Electric Light Orchestra n'a jamais été un groupe particulièrement excentrique. Si l'on excepte quelques titres atypiques de leur premier album, essentiellement dû à l'influence de Roy Wood, leur musique est plus souvent mélodieuse qu'aventureuse, même si elle tutoie parfois timidement le rock progressif. "Eldorado" marque un net tournant, le groupe sacrifiant une grande partie de son originalité au profit de mélodies sensiblement simplifiées. Avec "Face The Music", il enfonce le clou, délaissant même la structure du concept-album utilisée sur le disque précédent pour aligner huit chansons indépendantes et dont la durée est propre à satisfaire la station FM la plus exigeante.

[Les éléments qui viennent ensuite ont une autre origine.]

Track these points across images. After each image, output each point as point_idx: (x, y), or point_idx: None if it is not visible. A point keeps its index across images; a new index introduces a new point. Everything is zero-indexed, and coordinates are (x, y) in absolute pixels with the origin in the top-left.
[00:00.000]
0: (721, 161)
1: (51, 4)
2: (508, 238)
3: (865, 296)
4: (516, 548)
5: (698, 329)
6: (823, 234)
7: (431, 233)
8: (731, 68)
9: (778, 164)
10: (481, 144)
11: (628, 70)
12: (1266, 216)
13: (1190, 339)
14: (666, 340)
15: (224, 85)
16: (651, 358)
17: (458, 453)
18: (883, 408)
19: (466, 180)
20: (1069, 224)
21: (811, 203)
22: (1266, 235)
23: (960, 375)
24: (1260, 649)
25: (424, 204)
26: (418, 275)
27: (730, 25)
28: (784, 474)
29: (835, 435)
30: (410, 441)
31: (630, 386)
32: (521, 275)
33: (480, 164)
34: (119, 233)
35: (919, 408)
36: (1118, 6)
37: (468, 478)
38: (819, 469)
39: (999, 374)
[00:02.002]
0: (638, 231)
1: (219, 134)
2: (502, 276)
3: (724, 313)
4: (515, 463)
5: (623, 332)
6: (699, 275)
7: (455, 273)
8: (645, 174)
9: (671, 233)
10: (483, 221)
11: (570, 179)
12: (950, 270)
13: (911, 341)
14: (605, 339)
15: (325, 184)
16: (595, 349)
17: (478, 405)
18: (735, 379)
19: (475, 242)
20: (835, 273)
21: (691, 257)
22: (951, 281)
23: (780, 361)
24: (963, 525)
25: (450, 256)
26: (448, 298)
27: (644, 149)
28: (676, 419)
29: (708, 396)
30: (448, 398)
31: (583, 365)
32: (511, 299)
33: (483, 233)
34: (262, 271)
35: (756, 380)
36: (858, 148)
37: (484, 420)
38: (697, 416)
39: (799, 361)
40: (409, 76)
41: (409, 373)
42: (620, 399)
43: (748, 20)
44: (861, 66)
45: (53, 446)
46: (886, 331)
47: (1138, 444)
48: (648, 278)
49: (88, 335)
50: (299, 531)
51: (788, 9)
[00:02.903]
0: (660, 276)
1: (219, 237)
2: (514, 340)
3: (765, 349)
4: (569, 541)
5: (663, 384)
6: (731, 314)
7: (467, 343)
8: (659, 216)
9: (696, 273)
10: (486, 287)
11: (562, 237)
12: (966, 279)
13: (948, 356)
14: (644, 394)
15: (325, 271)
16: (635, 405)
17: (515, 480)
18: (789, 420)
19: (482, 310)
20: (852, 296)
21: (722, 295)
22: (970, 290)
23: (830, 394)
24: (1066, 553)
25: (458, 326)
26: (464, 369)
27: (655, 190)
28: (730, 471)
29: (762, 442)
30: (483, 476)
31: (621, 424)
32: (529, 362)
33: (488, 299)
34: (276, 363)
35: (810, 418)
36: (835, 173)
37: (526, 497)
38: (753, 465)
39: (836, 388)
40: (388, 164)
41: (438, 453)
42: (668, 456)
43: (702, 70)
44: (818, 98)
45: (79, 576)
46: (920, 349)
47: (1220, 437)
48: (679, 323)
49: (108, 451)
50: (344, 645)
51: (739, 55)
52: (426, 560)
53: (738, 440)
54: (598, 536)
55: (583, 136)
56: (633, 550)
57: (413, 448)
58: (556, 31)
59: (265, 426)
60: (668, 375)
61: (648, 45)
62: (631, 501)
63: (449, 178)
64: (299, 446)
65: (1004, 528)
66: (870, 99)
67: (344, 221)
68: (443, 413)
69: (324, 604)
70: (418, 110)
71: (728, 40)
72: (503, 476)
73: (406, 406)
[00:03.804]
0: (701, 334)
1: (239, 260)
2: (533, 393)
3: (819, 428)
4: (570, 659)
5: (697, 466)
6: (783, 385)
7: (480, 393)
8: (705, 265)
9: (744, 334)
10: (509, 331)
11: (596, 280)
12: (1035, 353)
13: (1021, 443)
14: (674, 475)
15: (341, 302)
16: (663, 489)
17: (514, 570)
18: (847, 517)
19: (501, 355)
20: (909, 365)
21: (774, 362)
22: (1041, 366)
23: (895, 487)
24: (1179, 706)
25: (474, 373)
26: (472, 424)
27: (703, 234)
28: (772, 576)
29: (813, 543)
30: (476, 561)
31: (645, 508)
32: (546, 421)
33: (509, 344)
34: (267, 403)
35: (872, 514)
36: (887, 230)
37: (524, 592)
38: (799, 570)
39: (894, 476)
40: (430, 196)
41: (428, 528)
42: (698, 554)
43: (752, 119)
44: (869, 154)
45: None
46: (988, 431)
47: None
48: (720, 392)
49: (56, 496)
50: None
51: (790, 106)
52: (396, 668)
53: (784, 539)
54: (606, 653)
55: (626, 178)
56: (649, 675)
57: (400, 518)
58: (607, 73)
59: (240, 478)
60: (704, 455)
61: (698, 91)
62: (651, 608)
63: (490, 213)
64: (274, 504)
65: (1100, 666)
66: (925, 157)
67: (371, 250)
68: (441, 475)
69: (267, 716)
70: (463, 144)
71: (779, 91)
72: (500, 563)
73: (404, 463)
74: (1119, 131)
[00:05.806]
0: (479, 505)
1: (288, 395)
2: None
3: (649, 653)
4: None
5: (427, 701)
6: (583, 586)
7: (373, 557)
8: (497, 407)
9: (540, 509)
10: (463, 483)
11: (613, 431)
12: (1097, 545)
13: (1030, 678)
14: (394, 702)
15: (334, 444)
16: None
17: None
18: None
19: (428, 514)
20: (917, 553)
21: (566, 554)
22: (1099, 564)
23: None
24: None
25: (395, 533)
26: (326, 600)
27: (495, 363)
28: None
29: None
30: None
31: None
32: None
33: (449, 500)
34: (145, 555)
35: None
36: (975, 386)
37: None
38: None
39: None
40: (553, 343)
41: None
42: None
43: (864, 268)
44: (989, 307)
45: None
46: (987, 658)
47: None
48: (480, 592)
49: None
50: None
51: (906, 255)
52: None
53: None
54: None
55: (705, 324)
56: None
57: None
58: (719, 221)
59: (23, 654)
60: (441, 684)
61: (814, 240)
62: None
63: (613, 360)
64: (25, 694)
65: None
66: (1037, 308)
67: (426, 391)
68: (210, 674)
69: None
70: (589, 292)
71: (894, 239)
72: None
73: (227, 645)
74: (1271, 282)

Mais si ELO verse de plus en plus dans un pop-rock calibré et facile (ou tout du moins qui en a l'air), cela ne signifie pas pour autant que la qualité n'est pas au rendez-vous. Lorsqu'ils créèrent le groupe, Roy Wood et Jeff Lynne voulaient reprendre l'œuvre là où les Beatles l'avait laissée. Sans aller jusqu'à dire que Lynne égale ses modèles, on peut lui reconnaître un don pour composer des mélodies soyeuses dont la simplicité apparente permet une mémorisation aisée et un plaisir immédiat. Même les titres les plus faibles ('Strange Magic' manquant un peu d'énergie, 'Down Home Town' et son rock sudiste) s'écoutent avec plaisir et on se surprend à en fredonner l'air machinalement. Plaisir décuplé sur les titres plus ambitieux : l'instrumental contrasté 'Fire On High', le dansant et tubesque 'Evil Woman', l'électrique 'Poker', ou encore les féériques et très romantiques 'Waterfall' et 'One Summer Dream'.

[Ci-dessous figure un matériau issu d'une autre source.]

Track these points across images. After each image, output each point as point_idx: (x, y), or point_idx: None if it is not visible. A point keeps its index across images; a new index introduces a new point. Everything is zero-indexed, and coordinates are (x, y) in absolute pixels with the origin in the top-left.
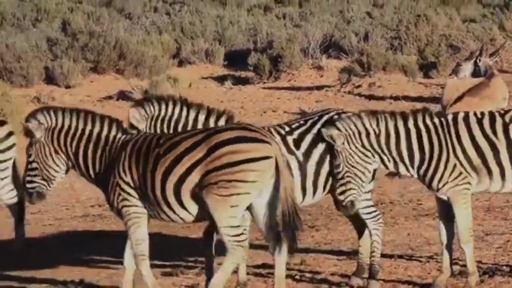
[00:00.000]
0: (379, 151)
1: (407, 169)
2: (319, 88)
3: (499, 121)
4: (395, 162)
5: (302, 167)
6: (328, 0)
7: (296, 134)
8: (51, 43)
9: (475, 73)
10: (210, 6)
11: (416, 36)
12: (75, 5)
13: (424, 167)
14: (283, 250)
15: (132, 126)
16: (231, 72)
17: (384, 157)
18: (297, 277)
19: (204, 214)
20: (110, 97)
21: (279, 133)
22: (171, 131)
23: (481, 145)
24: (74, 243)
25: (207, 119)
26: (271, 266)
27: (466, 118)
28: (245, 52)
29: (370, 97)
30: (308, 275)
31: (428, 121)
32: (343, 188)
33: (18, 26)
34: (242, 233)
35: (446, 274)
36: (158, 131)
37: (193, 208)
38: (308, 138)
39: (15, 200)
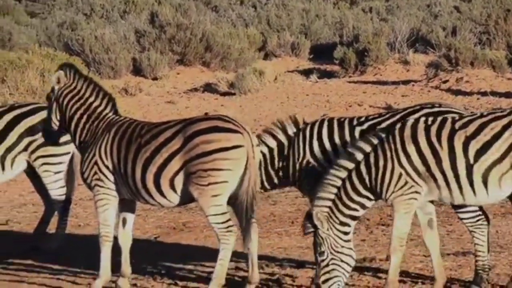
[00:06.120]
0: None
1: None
2: (405, 82)
3: (447, 128)
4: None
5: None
6: None
7: (366, 125)
8: (139, 34)
9: None
10: None
11: (505, 30)
12: None
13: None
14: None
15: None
16: (316, 65)
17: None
18: None
19: (183, 200)
20: (196, 89)
21: (350, 123)
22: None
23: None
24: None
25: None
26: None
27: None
28: (331, 46)
29: (457, 93)
30: None
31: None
32: (327, 276)
33: (107, 18)
34: (229, 219)
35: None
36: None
37: (172, 195)
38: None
39: (63, 198)
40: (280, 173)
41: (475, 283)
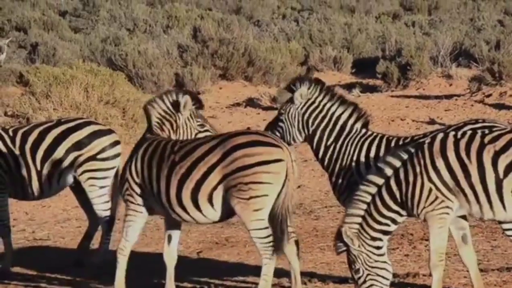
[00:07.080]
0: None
1: None
2: (448, 97)
3: (476, 143)
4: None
5: None
6: (458, 8)
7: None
8: (181, 49)
9: None
10: (339, 13)
11: None
12: (205, 12)
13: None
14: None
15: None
16: (359, 79)
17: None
18: None
19: (220, 216)
20: (238, 104)
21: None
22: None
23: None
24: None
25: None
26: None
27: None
28: (373, 60)
29: (501, 107)
30: None
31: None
32: None
33: (150, 33)
34: (270, 234)
35: None
36: (302, 117)
37: (209, 210)
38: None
39: (107, 213)
40: (328, 153)
41: None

Comme sur "Eldorado", ELO s'est adjoint les services d'un orchestre. Mais cette fois, il est bien mieux utilisé, donnant quand il le faut une ampleur et un moelleux par le legato des cordes sans noyer l'auditeur dans la guimauve, comme c'était parfois le cas sur l'opus précédent. Outre l'orchestre, le groupe conserve son trio de cordes, Melvyn Gale remplaçant Mike Edwards au violoncelle. Mike de Albuquerque, lui, a cédé sa place de bassiste à Kelly Groucutt. Ce dernier chante également sur 'Poker', ce qui n'est peut-être pas la meilleure idée que le groupe ait eue. Sa voix, pas désagréable au demeurant, ne saurait rivaliser avec le timbre de Jeff Lynne. Celui-ci, de plus en plus à son aise, se laisse parfois aller dans des aigus extravagants, notamment sur les chœurs toujours aussi nombreux. Autres fantaisies que le groupe se permet, un court emprunt au 'Halléluia' d'Haendel ('Fire On High'), une reprise de l'hymne sudiste américain 'Dixie's Land' ('Down Home Town') et l'utilisation répétée de phrases vocales ou musicales enregistrées à l'envers ('Fire On High', 'Evil Woman', 'Down Home Town') en guise de pied de nez aux accusations de satanisme portées sur 'Eldorado' (une phrase de cette chanson écoutée à l'envers deviendrait une apologie de l'Antechrist !).
Avec juste ce qu'il faut de facéties saupoudrées sur ses somptueuses mélodies, "Face The Music" s'avère être un album particulièrement agréable, léger sans être mièvre ou superficiel. Un disque qui tient de la fusion des Beatles et de Walt Disney, idéal pour faire de beaux rêves.